Quando tentamos apropriar a cultura do outro a partir de nossa ótica, o primeiro público a que realmente atingimos somos nós mesmos. Se eventualmente atingimos outros públicos, mas não atingimos ao público que quisemos apropriar, o que acabamos por fazer é algo monstruoso: roubar de um povo a agência e a eficácia em construir e reimaginar sua própria identidade cultural. 

Nesse ponto, o movimento do “cyberagreste”, da maneira como é apresentado, independente das intenções boas de quem o concebeu, corre o risco de sobrepor ao Nordeste real uma visão ultrapassada e caricata, que criará dificuldades para que os autores da região cheguem a públicos de outras partes com obras suas, nas quais a identidade regional é representada de forma mais fiel.

Ou seja: quando triunfa a imagem exótica do Nordeste, o nordestino se vê escanteado e pode ser obrigado a aderir a essa representação absurda de si mesmo para poder atingir a públicos externos. Na prática, o movimento “cyberagreste” se arrisca a abortar no nascedouro uma reimaginação do nordeste feita pelos próprios nordestinos e que contempla a evolução social, cultural, política e econômica da região desde a época em que Luiz Gonzaga, para atingir ao público do sudeste, precisou se fantasiar de cangaceiro.

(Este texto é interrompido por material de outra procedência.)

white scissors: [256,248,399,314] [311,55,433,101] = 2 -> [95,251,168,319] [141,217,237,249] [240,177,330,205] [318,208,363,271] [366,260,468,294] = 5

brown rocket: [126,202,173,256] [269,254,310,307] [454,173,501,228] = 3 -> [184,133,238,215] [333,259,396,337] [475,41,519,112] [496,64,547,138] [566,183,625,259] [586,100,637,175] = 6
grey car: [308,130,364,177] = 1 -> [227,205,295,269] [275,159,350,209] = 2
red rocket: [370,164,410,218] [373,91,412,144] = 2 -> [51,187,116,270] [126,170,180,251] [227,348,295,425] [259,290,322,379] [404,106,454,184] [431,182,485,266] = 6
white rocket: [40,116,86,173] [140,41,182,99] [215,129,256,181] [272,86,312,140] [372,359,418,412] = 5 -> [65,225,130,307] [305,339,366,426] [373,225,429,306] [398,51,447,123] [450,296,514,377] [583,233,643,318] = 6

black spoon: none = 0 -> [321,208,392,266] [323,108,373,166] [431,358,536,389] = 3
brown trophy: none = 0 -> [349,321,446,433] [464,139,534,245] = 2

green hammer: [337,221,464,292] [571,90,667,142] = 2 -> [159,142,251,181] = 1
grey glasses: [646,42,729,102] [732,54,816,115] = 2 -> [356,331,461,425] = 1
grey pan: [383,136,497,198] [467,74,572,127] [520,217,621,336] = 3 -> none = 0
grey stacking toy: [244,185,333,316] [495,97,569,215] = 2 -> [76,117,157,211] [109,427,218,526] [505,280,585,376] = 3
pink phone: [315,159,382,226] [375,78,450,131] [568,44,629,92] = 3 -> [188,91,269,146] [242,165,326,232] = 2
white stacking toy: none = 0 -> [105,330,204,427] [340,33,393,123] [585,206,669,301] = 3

Esta não é a imagem de Luiz Gonzaga que você conhece. Por que será?

O objetivo deste texto não é desestimular as pessoas que querem reimaginar literariamente o país. É muito positivo que exista esta intenção e ela deve ser cultivada, mas ela não pode ser cultivada unilateralmente. Não podemos tratar as identidades regionais do Brasil como carentes de atenção e, portanto, obrigadas a aceitar a esmola que nos propomos a dar em forma de referência em nossas obras.

Gostaria que os autores que sentem falta de mais brasilidade em nossa literatura tentassem se aproximar dos autores que praticam essa brasilidade e que se localizam nos espaços regionais. Ou que, alternativamente, adquiram vivência desses espaços para escreverem sobre eles, como João Guimarães Rosa fez, convivendo com vaqueiros do norte de Minas Gerais por um longo tempo a fim de adquirir elementos para a escrita de suas histórias.

Sem essa relação interativa com as culturais regionais, o que se produzirá não terá uma brasilidade real, mas uma estética superficial apenas. Mais que isso, sem essa relação interativa não haverá espaço para resgatar do interior e das diversas regiões os autores que ali militam e que propriamente possuem a prerrogativa do “lugar de fala” sobre elas.

Entendo que os nordestinos não queiram ser ensinados a ser nordestinos por um gaúcho e uma mineira, porque não preciso e não quero e não aceito que um paulista ou um cearense venham me ensinar a ser mineiro.